Rockefeller’s philanthropy is nearly matched by that of Andrew Carnegie, another industrialist who turned to charity in his later years. Carnegie, born into a working-class family in Scotland, made a fortune in the United States from steel manufacturing. But as he reached retirement age, Carnegie turned his good business sense toward charity, hoping to help more Americans become upwardly mobile through education. A lifelong promoter of universal literacy, Carnegie donated millions of dollars to public libraries throughout the world, helping the very notion of free libraries to gain a foothold in America. He also founded the Carnegie Institute of Technology—today part of the prestigious Carnegie Mellon University. His investments in education are rivaled only by those of Leland Stanford, the railroad magnate whose donations—about $1 billion in today’s dollars—created Stanford University.

Other industrialist-philanthropists turned to the arts as a means of shedding their riches by enriching the public. Henry Clay Frick, known as one of the most ruthless industrialists in American history, is also one of the country’s most important patrons of the arts. A steel and railroad baron, Frick spent much of his wealth on paintings, from early Renaissance to Baroque and Romantic. In his final decades, he displayed the paintings in his massive mansion on New York’s Fifth Avenue, which he bequeathed to be converted into a museum following his death. William Henry Vanderbilt, son of Cornelius Vanderbilt, the infamous railroad tycoon, collected and then donated hundreds of paintings to the Metropolitan Museum of Art. And the industrialist (and later Secretary of the Treasury) Andrew Mellon’s massive donation of paintings to the federal government still forms the core of the National Gallery of Art in Washington, D.C.

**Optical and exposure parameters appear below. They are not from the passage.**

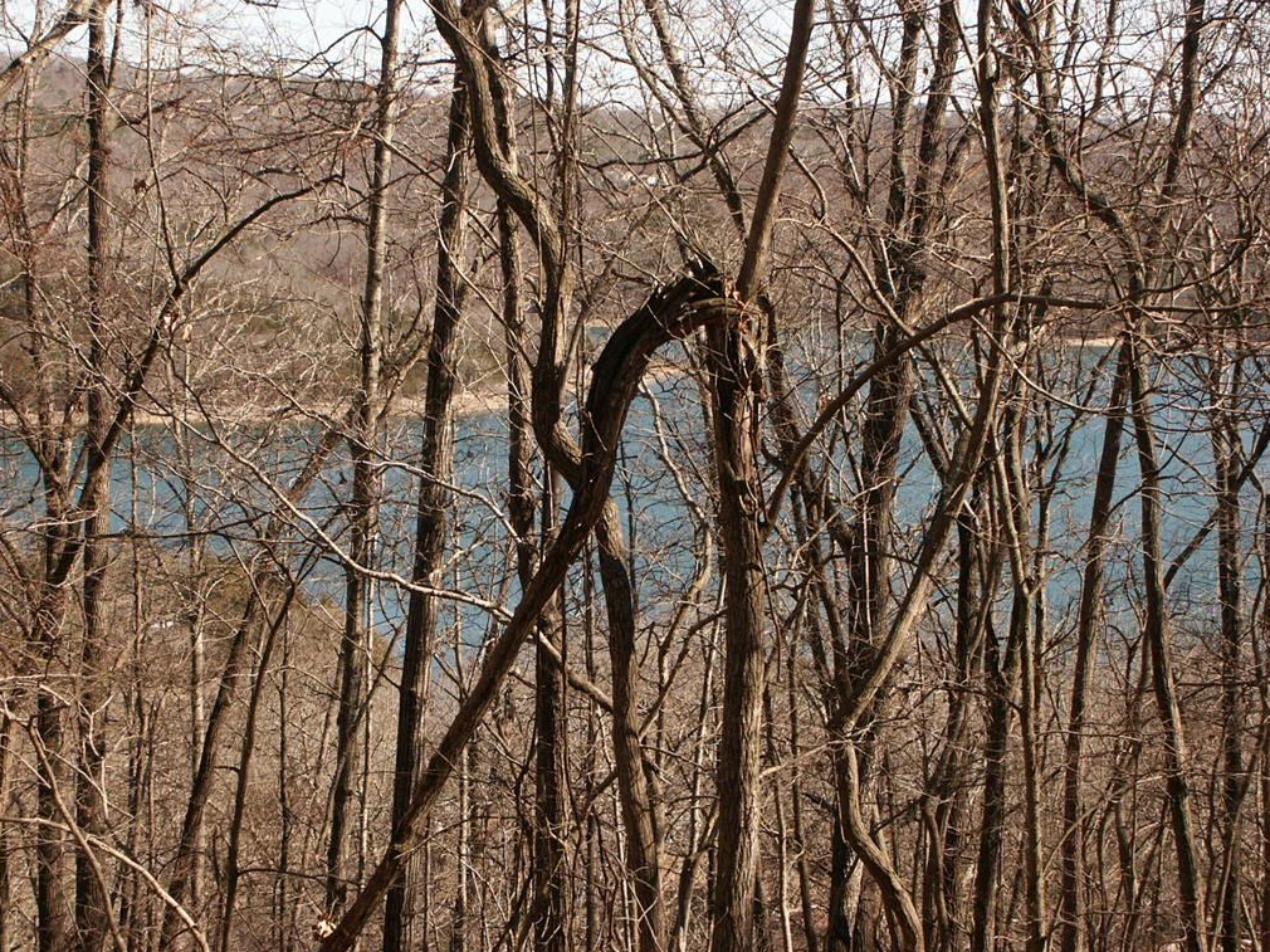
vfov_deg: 20.7
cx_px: 629
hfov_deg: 27.4
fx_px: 2604
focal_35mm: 71
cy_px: 472
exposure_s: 1/350
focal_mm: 17.47
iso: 100
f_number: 5.6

As the Gilded Age ended and the 20th century progressed, many of these industrialist-philanthropists’ generous bequests eventually dried up. Today, however, we are living in another golden age of philanthropy, led by billionaires who are often eager to donate away their fortunes decades before they reach senescence. Warren Buffett, an investment wizard and business mogul, has pledged to give away 99 percent of his considerable wealth now that he has reached old age. He joins Bill Gates, the founder of Microsoft, in that promise, and has already donated billions to the Bill and Melinda Gates Foundation, a pro-health, pro-education private charity of which Buffett is a trustee. The Gateses are well below retirement age, as is Mark Zuckerberg, the 29-year-old billionaire founder of Facebook, who has pledged to give away at least half of his fortune.

Philanthropists in the 21st century, then, don’t feel compelled to wait until senescence before sharing their wealth with the world. They’re happy to begin the process during their younger years for the benefit of the rest of us. The great philanthropists of American history—Rockefeller, Carnegie, Stanford—hit it big early and only gave their fortunes away later in life. But today, you’re never too young to start giving away your wealth.